Guillaume Corlouer comments on Rethinking the Value of Working on AI Safety

Guillaume Corlouer Jan 10, 2025, 12:25 PM
6 points
0 ∶ 0
Thanks for writing this post! It is important to think about the implications of cluelessness and moral uncertainty for AI safety. To clarify the value of working on AI safety, it helps to decompose the problem into two subquestions:
1. Is the outcome that we are aiming for robust to cluelessness, and moral uncertainty?
2. Do we know of an intervention that is robustly good to achieve that outcome? (i.e. an intervention that is at least better than doing nothing to achieve that outcome)
An outcome could be reducing X-risks from AI which could at least happen in two different ways: value lock-in from a human-aligned AI or from a non-human AI controlled future. Reducing value lock-in seems robustly good, and i won’t argue for that here.

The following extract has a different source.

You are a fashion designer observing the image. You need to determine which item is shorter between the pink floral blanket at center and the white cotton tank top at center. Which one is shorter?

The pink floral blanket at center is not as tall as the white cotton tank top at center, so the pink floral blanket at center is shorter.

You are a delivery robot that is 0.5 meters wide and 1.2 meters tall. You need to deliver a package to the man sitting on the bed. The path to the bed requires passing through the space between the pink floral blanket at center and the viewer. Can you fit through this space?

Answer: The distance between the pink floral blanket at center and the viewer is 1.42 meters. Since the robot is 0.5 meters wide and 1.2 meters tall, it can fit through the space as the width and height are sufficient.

If the outcome we are thinking about is reducing extinction from AI, then the near-term case from reducing extinction from AI seems more robust to cluelessness, and I feel that the post could have emphasised it a bit more. Indeed, reducing the risk of extinction from AI, for all the people alive today and in the next few generations, looks good from a range of moral perspectives (it is at least determinate good for humans) even though it is indeterminate in the long-term. But then, one has to compare short term AI X-risks with other interventions that makes things determinately good in the short term from an impartial perspective, like working on animal welfare, or reducing extreme poverty.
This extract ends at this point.